In 2006, when Sawyers was in his early twenties, his father gave him a copy of Obama’s first book, Dreams from My Father. “I read that and I was like, man, this dude is real,” he says. After that, he adds, “I was just a fan, an admirer, a supporter. And I suppose, in a way, a mentee.” He explains, “You don’t have to know the person for them to be your mentor.”
If anything could bring the two men together, it would be this film, though as of now the producers say they have no plans to screen it for the president and first lady at the White House. “That would be amazing,” Sawyers says. “I wonder if he would think I did as good of a job as some people think I did.”
Of course, the film, which consists almost entirely of Barack and Michelle walking and talking through Chicago, wouldn’t work as well as it does if Sawyers didn’t have an equal partner on screen in Tika Sumpter, who produced the film alongside Tanne.
Like Michelle Robinson—who in 1989, when the film takes place, was already a junior associate at Sidley Austin while Obama was still in law school—Sumpter came to the film with more experience than Sawyers. Before taking on the role of the future first lady, she was best known for appearing in the Ride Along films opposite Ice Cube and Kevin Hart, as well as in television series like Gossip Girl, The Game, and most recently, The Haves and the Have Nots. Sawyers’s biggest credit to date had been “Interrogator on Monitor” in Zero Dark Thirty.
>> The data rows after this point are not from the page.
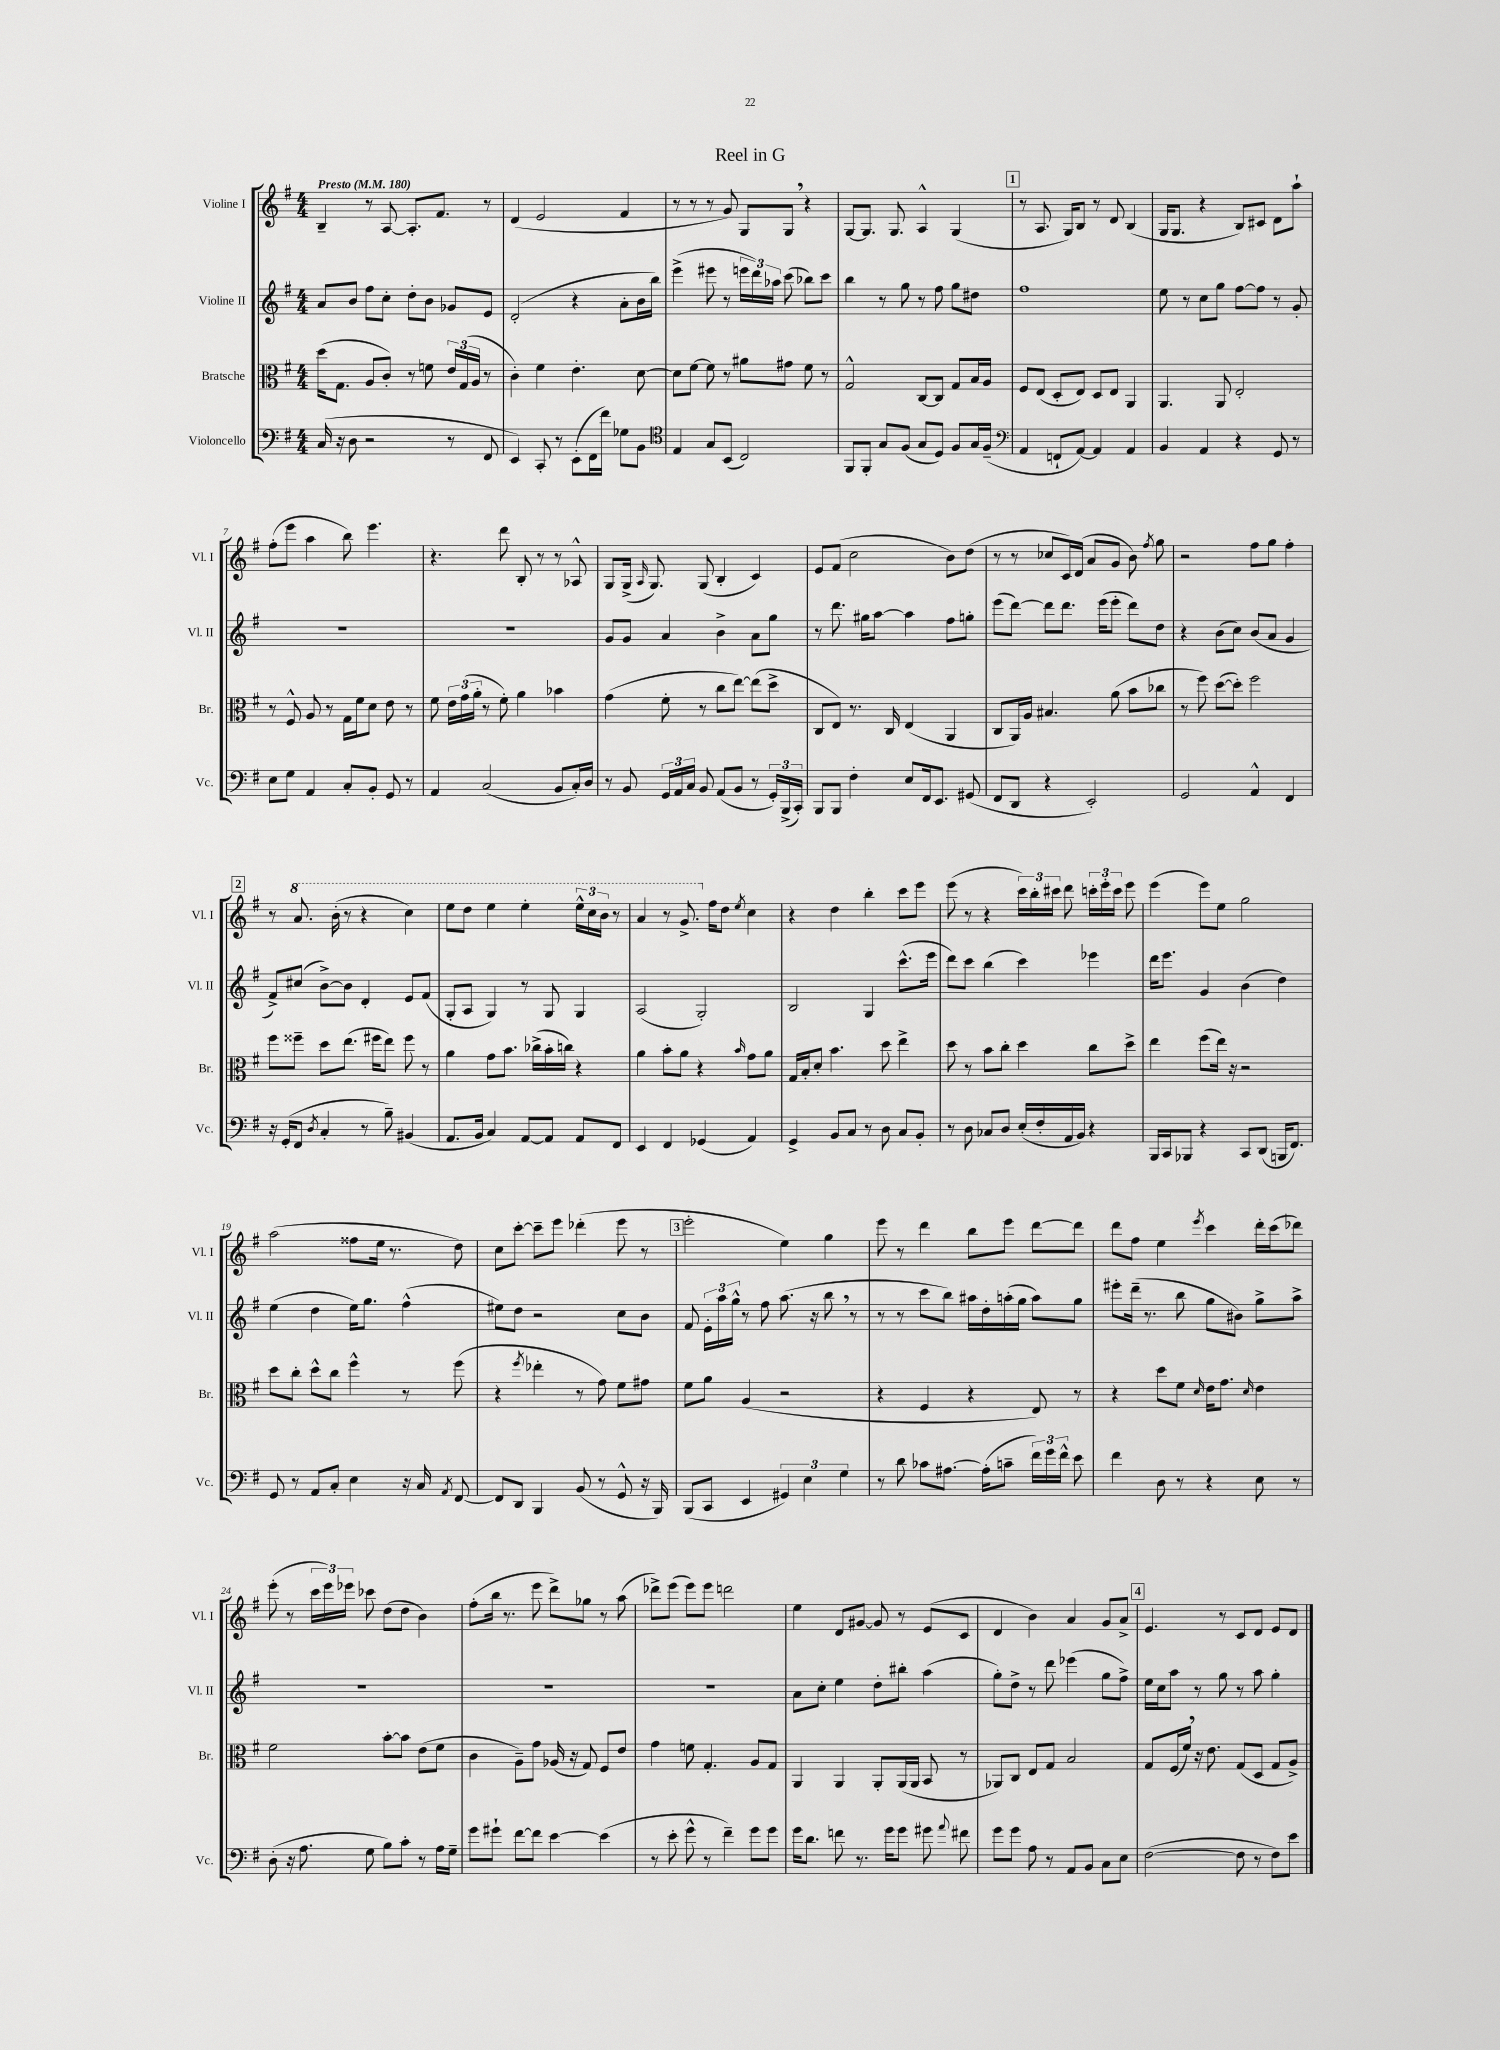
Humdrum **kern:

**kern	**kern	**kern	**kern
*staff4	*staff3	*staff2	*staff1
*clefF4	*clefC3	*clefG2	*clefG2
*k[f#]	*k[f#]	*k[f#]	*k[f#]
*M4/4	*M4/4	*M4/4	*M4/4
*MM180	*MM180	*MM180	*MM180
(16C/	(16dd\LK	8a/L	4B~/
16r	8.G\J	.	.
8D\	.	8b/J	.
2r	8A/L	8ff#\L	8r
.	8c'/J)	8cc'\J	[8A/
.	8r	8dd'\L	8.A'/]L
.	8f\	8b\J	.
.	.	.	8.f#/J
8r	24e/LL	8g-/L	.
.	(24G/	.	.
.	24A/JJ	.	.
8FF#/	8r	8e/J	8r
=	=	=	=
4EE/)	4c'\)	(2d'/	(4d/
8CC'/	4f#\	.	2e/
8r	.	.	.
(8EE'\L	4.e'\	4r	.
16FF#\L	.	.	.
16f#\JJ)	.	.	.
8G-\L	.	8a'\L	4f#/
8BB\J	[8d\	16b\L	.
.	.	16bb\JJ)	.
=	=	=	=
*clefC4	*	*	*
4E/	8d\]L	(4eee^\	8r
.	[8f#\J	.	8r
8G/L	8f#\]	8eee#\	8r
(8BB/J	8r	8r	8g/)
2C/)	8a#\L	24eee\LL	8G/L
.	.	24ddd\)	.
.	.	24aa-\JJ	.
.	8g#\J	(8ccc\	8G/J
.	8f#\	8bb-\L)	4r
.	8r	8ccc\J	.
=	=	=	=
8FF#/L	2G^^/	4bb\	[8G/L
8FF#'/J	.	.	8.G/]J
8G/L	.	8r	.
.	.	.	8.G/
(8F#/J	.	8gg\	.
8G/L	[8C/L	8r	4A^^/
8D/J)	8C/]J	8ff#\	.
8F#/L	8G/L	8gg\L	(4G/
16G/L	16B/L	8dd#\J	.
(16F#~/JJ	16A/JJ	.	.
=	=	=	=
*clefF4	*	*	*
4AA/	8F#/L	1ff#	8r
.	(8E/J	.	8.A/
8FF`/L	8D'/L	.	.
.	.	.	16G/LK)
[8AA/J)	8E/J)	.	8B/J
4AA/]	8D/L	.	8r
.	8E/J	.	8d/
4AA/	4AA/	.	(4B/
=	=	=	=
4BB/	4.AA/	8ee\	16G/LK
.	.	.	8.G/J
.	.	8r	.
4AA/	.	8cc\L	4r
.	8AA/	8gg\J	.
4r	2E'/	[8ff#\L	8B/L)
.	.	8ff#\]J	8c#/J
8GG/	.	8r	8d\L
8r	.	8g'/	8aa`\J
=	=	=	=
8E\L	8r	1r	(8ff#'\L
8G\J	8F#^^/	.	8eee\J
4AA/	8A/	.	4aa\
.	8r	.	.
8C'/L	16G\LL	.	8bb\)
.	16f#\J	.	.
8BB'/J	8d\J	.	4.eee\
8GG/	8e\	.	.
8r	8r	.	.
=	=	=	=
4AA/	8f#\	1r	4.r
.	24e\LL	.	.
.	(24g\	.	.
.	24a'\JJ	.	.
(2C/	8r	.	.
.	8f#'\)	.	8ddd\
.	4a\	.	8B'/
.	.	.	8r
8BB/L	4b-\	.	8r
16C'/L)	.	.	8A-^^/
16D/JJ	.	.	.
=	=	=	=
8r	(4g\	8g/L	8G/L
8BB/	.	8g/J	(16G^/Jk
.	.	.	16qqA/
.	.	.	8.G/)
24GG/LL	8f#'\	4a/	.
24AA/	.	.	.
24C/JJ	.	.	.
8BB/	8r	.	(8G/
(8AA/L	8cc\L	4b^\	4B'/
8BB/J	[8ee\J)	.	.
8r	(8ee\]L	8a\L	4c/)
24GG'/LL)	8dd^\J	8gg\J	.
(24BBB^/	.	.	.
24CC'/JJ)	.	.	.
=	=	=	=
8BBB/L	8C/L	8r	8e/L
8BBB/J	8E/J)	8.ddd\	(8f#/J
4F#'\	8.r	.	2cc\
.	.	16gg#\LK	.
.	.	[8aa\J	.
.	16C/	.	.
8E/L	(4E/	4aa\]	.
16FF#/k	.	.	.
8.EE/J	.	.	.
.	4AA/	8ff#\L	8b\L)
(8GG#/	.	8gg'\J	(8dd\J
=	=	=	=
8FF#/L	8C/L	(8eee\L	8r
8DD/J	16AA/L)	[8ddd\J)	8r
.	16A/JJ	.	.
4r	4.B#/	8ddd\]L	8cc-/L
.	.	8.ddd\J	16c/L)
.	.	.	(16d/JJ
2EE'/)	.	.	8a/L
.	.	(16eee\LK	.
.	(8a\	8eee'\J	8g/J
.	8b\L	8ddd\L)	8b\)
.	.	.	8qff#/
.	8cc-\J	8dd\J	8gg\
=	=	=	=
2GG/	8r	4r	2r
.	8ff#\)	.	.
.	([8dd\L	(8b\L	.
.	8dd'\]J)	8cc\J)	.
4AA^^/	2ff#\	(8b/L	8ff#\L
.	.	8a/J	8gg\J
4FF#/	.	4g/	4ff#'\
=	=	=	=
16r	8ff#\L	8f#^/L)	8r
(16GG'/LK	.	.	.
8FF#/J	8ff##~\J	(8cc#/J	8.aa/
8qD/	.	.	.
4C'/	8dd\L	[8b^\L)	.
.	.	.	(16bb'\
.	(8.ee\J	8b\]J	8r
8r	.	4d'/	4r
.	16ff#\LK	.	.
8B~\)	8ee\J)	.	.
(4BB#/	8ff#\	8e/L	4ccc\)
.	8r	(8f#/J	.
=	=	=	=
8.AA/L	4a\	8G'/L	8eee\L
.	.	8A/J	8ddd\J
16BB/Jk	.	.	.
4C/)	8g\L	4G/)	4eee\
.	8.b\J	.	.
[8AA/L	.	8r	4eee'\
.	(16cc-^\LL	.	.
8AA/]J	16b'\	8G/	.
.	16cc\JJ)	.	.
8AA/L	4r	4G/	24eee^^\LL
.	.	.	24ccc\
.	.	.	24bb\JJ
8FF#/J	.	.	8r
=	=	=	=
4EE/	4a\	(2A/	4aa/
4FF#/	8b'\L	.	8r
.	8a\J	.	8.gg^/
(4GG-/	4r	2G'/)	.
.	.	.	16ff#\LK
.	.	.	8dd\J
.	16qqb/	.	8qee/
4AA/)	8g\L	.	4cc\
.	8a\J	.	.
=	=	=	=
4GG^/	16G/LL	2B/	4r
.	16B'/J	.	.
.	8d'/J	.	.
8BB/L	4.b\	.	4dd\
8C/J	.	.	.
8r	.	4G/	4bb'\
8D\	8dd\	.	.
8C/L	4ee^\	(8.ccc^^\L	8ccc\L
8BB'/J	.	.	8eee\J
.	.	16eee\Jk	.
=	=	=	=
8r	8dd\	8ddd\L)	(8eee\
8D\	8r	8ccc\J	8r
8C-/L	8b\L	(4bb\	4r
8D/J	8cc'\J	.	.
(16E'/LL	4dd\	4ccc\)	24ccc\LL)
.	.	.	24bb'\
16F#'/	.	.	.
.	.	.	24ccc#\JJ
16AA/	.	.	8ddd\
16BB/JJ)	.	.	.
4r	8cc\L	4eee-\	24ccc'\LL
.	.	.	24eee'\
.	.	.	24ccc\JJ
.	8dd^\J	.	8eee\
=	=	=	=
16BBB/LL	4ee\	16ddd\LK	(4eee\
16CC/J	.	8.eee\J	.
8BBB-/J	.	.	.
4r	(8ff#\L	4g/	8eee\L)
.	16ee\Jk)	.	8ee\J
.	16r	.	.
8CC/L	2r	(4b\	2gg\
(8DD/J	.	.	.
16BBB/LK	.	4dd\)	.
8.FF#/J)	.	.	.
=	=	=	=
8GG/	8dd\L	(4ee\	(2aa\
8r	8cc'\J	.	.
8AA/L	8dd^^\L	4dd\	.
8C'/J	8cc\J	.	.
4E\	4ff#^^\	16ee\LK)	8ff##\L
.	.	8.gg\J	.
.	.	.	16ee\Jk
.	.	.	8.r
16r	8r	(4ff#^^\	.
16C/	.	.	.
8qAA/	.	.	.
[8FF#/	(8ff#\	.	8dd\)
=	=	=	=
8FF#/]L	4r	8ee#\L)	8cc\L
8DD/J	.	8dd\J	[8ccc'\J
.	8qff#/	.	.
4BBB/	4ee-'\	2r	8ccc~\]L
.	.	.	8eee\J
(8BB/	8r	.	(4ddd-'\
8r	8g\)	.	.
8GG^^/	8f#\L	8cc\L	8eee\
16r	8g#\J	8b\J	8r
16BBB/)	.	.	.
=	=	=	=
(8BBB/L	8f#\L	8f#/	2eee'\
8CC/J	8a\J	24e'\LL	.
.	.	24aa\	.
.	.	24gg^^\JJ	.
4EE/	(4A/	8r	.
.	.	8ff#\	.
6GG#/)	2r	(8.aa\	4ee\)
6E\	.	.	.
.	.	16r	.
.	.	8bb\	4gg\
6G\	.	.	.
.	.	8r	.
=	=	=	=
8r	4r	8r	8eee\
8d\	.	8r	8r
8c-\L	4F#/	8ccc\L	4ddd\
[8.A#\J	.	8bb\J)	.
.	4r	16aa#\LL	8bb\L
(16A#'\]LK	.	16dd'\	.
8c~\J	.	(16aa'\	8eee\J
.	.	16gg\JJ	.
24f#\LL)	8E/)	8aa\L)	[8ddd\L
24g\	.	.	.
24f#^^\JJ	.	.	.
8e\	8r	8gg\J	8ddd\]J
=	=	=	=
4f#\	4r	8eee#'\L	8ddd\L
.	.	(16ddd~\Jk	8ff#\J
.	.	8.r	.
8D\	8dd\L	.	4ee\
8r	8f#\J	8bb\	.
.	16qqd/	.	8qeee/
4r	16e\LK	8gg\L	4ccc\
.	8.g\J	.	.
.	.	8b#\J)	.
.	16qqd/	.	.
8E\	4e\	8gg^\L	16ddd'\LL
.	.	.	(16ccc\J
8r	.	8aa^\J	8ddd-\J)
=	=	=	=
(8D'\	2f#\	1r	(8eee'\
16r	.	.	8r
8.A\	.	.	.
.	.	.	24ccc\LL
.	.	.	24eee\)
.	.	.	24eee-\JJ
8G\	.	.	8ccc-\
8B\L)	[8b'\L	.	(8dd\L
8c'\J	8b\]J	.	8dd\J
8r	(8e\L	.	4b\)
16A\LL	8f#\J	.	.
16G~\JJ	.	.	.
=	=	=	=
8g\L	4c\	1r	(8ff#'\L
8g#`\J	.	.	16bb\Jk
.	.	.	8.r
[8f#\L	8A~\L)	.	.
8f#\]J	8g\J	.	8eee\
[4e\	(16A-/	.	8ddd^\L)
.	16r	.	.
.	8G/)	.	8gg-\J
(4e\]	8F#/L	.	8r
.	8e/J	.	(8aa\
=	=	=	=
8r	4g\	1r	8ddd-^\L)
8e'\	.	.	(8eee\J
8g^^\	8f\	.	8eee\L)
8r	4.G'/	.	8eee\J
4f#~\)	.	.	2ddd\
8g\L	8A/L	.	.
8g\J	8G/J	.	.
=	=	=	=
16g\LK	4AA/	8a\L	4ee\
8.d\J	.	.	.
.	.	8cc'\J	.
8f\	4AA/	4ee\	8d/L
8.r	.	.	[8g#/J
.	8AA'/L	8dd'\L	8g#/]
16g\LK	.	.	.
8g\J	(16AA/L	8bb#'\J	8r
.	16AA/JJ	.	.
8g#\	8BB/	(4aa\	(8e/L
8qqa/	.	.	.
8f#\	8r	.	8c/J
=	=	=	=
8g\L	8AA-/L)	8gg'\L)	4d/
8g\J	8C/J	8dd^\J	.
8A\	8E/L	8r	4b\)
8r	8G/J	8ddd\	.
8AA/L	2B/	(4eee-\	4a/
8BB/J	.	.	.
8C\L	.	8gg\L	8g/L
8E\J	.	8ff#^\J)	8a^/J
=	=	=	=
([2F#\	8G/L	16ee\LL	4.e/
.	.	16cc\J	.
.	(16F#/L	8aa\J	.
.	16f#/JJ)	.	.
.	16r	8r	.
.	8.e\	.	.
.	.	8gg\	8r
8F#\]	(8G/L	8r	8c/L
8r	8D/J	8aa\	8d/J
8F#\L)	8G/L	4gg'\	8e/L
8e\J	8A^/J)	.	8d/J
==	==	==	==
*-	*-	*-	*-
“Tika was wary of him. She was a little guarded,” Tanne says. “And that mirrored the movie. He really had to do a lot to win her over. It took a little while from them to warm up to each other. And that’s the movie.”
“It’s like the film,” Sawyers agrees. “I’m quite playful. And she’s like, ‘OK, Parker, calm down.’”
“It gave us a leg up in terms of crafting the onscreen dynamic, because she just had more experience,” Tanne adds. “She’d been through it before, and sometimes held that over his head.”
If anything, Southside with You is the story of how these two people, before they became one of the most iconic couples in America, became equals. Tanne says when he first saw the obvious affection between the Obamas together during the run-up to the 2008 election, “I found it to be rare amongst friends and family and people I know in everyday life and thusly even rarer in public figures.” Perhaps alluding to the Clintons, he adds, “Not taking anything away from other presidential or would-be presidential couples. I’m sure there’s real love there in a lot of instances, but sometimes when it’s put out for all the world to see, it’s a little awkward or forced and I didn’t get that impression at all.”
But this film is just the beginning of the story, with the dramatic irony being that we know where the main characters’ lives are headed while they don’t. Inevitable comparisons have been made to Richard Linklater’s Before Sunrise series, in which he has revisited the evolving romance between two fictional characters every nine years.
Could Southside with You be the first film in a similar series?
“For me, it was this. This was the thing. I wanted to tell that story,” Tanne says. “It wasn’t the sweep of their lives or the scope of their lives that got me interested. I always assumed that Will Smith was going to play him one day in his presidential years. But you know, who knows?” As resistant as he seems to the concept, he does have an idea for when the sequel could take place: the Obamas’ last night in the White House, nearly 28 years after their first date.
For Sawyers, that would mean returning to the role of Barack Obama in his mid-50s. “I don’t know,” he says, taking a long, Obama-esque pause when presented with the idea. “Maybe.”